What a cyber attack on a nuclear facility could do is cut off access to email, the web, or electronic document retrieval. Since anything of important also exist on paper - and the operators still use paper procedures (with existing file cabinets stocked full of them) - it would have no affect on plant operations other than potentially slowing down maintenance and future planning. In fact, we already are required to have a fully functional system to operate without our computer desk stations.

As far as the "Cyber Security" initiatives. Nuclear Power Plants instituted those years ago - and as far as I can tell; all the NERC did was to tell the rest of the Utilities that they had to implement the same requirements that had already been developed and implemented at Nuclear Plants to alll of their plants - and to any SCADA systems control computers (not that it solves the local access SCADA issues for older SCADA systems).

It is noted that City Water, Natural Gas, and Oil Pipelines also use the same old SCADA system and commands- and are just as vunrable as the electrical grid to anyone who taps in to a local SCADA system.


As far as hacking.... The internet was designed to be highly reliable; to be able to continue to function on a regional and national basis in the event of a large scale nuclear attack and other natural disasters.

However, to achieve that potential level of reliability - security was the tradeoff. The intenet is inherently insecure. It is very difficult to make anyting on the internet secure. Multidiget code encryption is only successful because it generally takes to much work to break the code than the information is worth. However, the actual coded data is available for all to read.

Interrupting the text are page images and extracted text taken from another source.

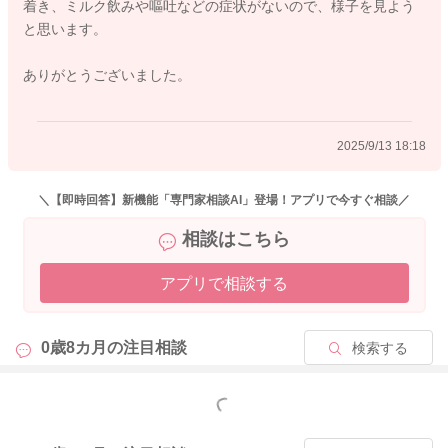
着き、ミルク飲みや嘔吐などの症状がないので、様子を見よう
と、1ヶ月くらい症状が続くことがあります。ですが、発熱や嘔
と思います。
吐など、そのほかに気になるご様子がなく、回数も2〜3回であ
れば、あまり緊急性はないように思いますよ。緩いウンチが今
ありがとうございました。
よりも頻回に見られる、嘔吐がある、発熱がある、機嫌が悪
い、元気がない、お尻がかぶれる、血便がある、おっぱいやミ
ルクの飲みが悪い、おしっこが少ないなどあれば、早めに受診
2025/9/13 18:18
なさってくださいね。
＼【即時回答】新機能「専門家相談AI」登場！アプリで今すぐ相談／
相談はこちら
2025/9/13 6:08
アプリで相談する
0歳8カ月の
注目相談
検索する
もっと見る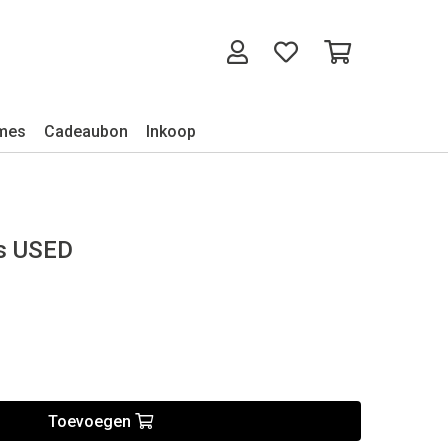
mes
Cadeaubon
Inkoop
s USED
Toevoegen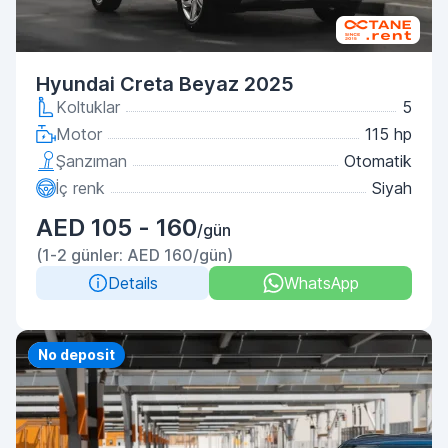
Hyundai Creta Beyaz 2025
Koltuklar
5
Motor
115 hp
Şanzıman
Otomatik
İç renk
Siyah
AED 105 - 160
/gün
(1-2 günler: AED 160/gün)
Details
WhatsApp
Priority
No deposit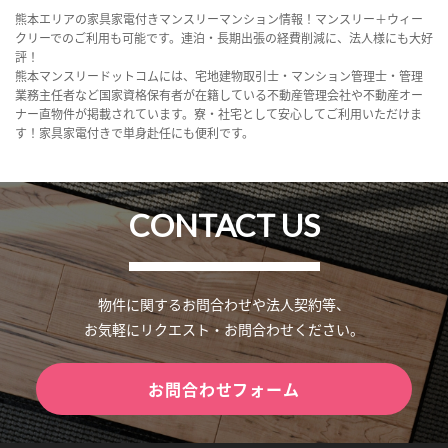
熊本エリアの家具家電付きマンスリーマンション情報！マンスリー＋ウィー
クリーでのご利用も可能です。連泊・長期出張の経費削減に、法人様にも大好
評！
熊本マンスリードットコムには、宅地建物取引士・マンション管理士・管理
業務主任者など国家資格保有者が在籍している不動産管理会社や不動産オー
ナー直物件が掲載されています。寮・社宅として安心してご利用いただけま
す！家具家電付きで単身赴任にも便利です。
CONTACT US
物件に関するお問合わせや法人契約等、
お気軽にリクエスト・お問合わせください。
お問合わせフォーム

People with expensive and critical infastructure tend not to connect it to the internet as now the cost of breaking the code may be worthwhile. As such, I expect the article is talking about some small local utility that though using the internet was a cheap way to do things - and not the larger system operators (In Wisconsin - one company operates the electrical transmission grid).


Perry

 

[strmrdr]

bottom line is...
scare the sheeple into accepting more government control.
Just like the economy crash.
Just like camera''s in cities.
Most people are accepting the government running the banking and auto industries and very few people are questioning it.
Utilities are next and the internet will follow then "1984" is complete.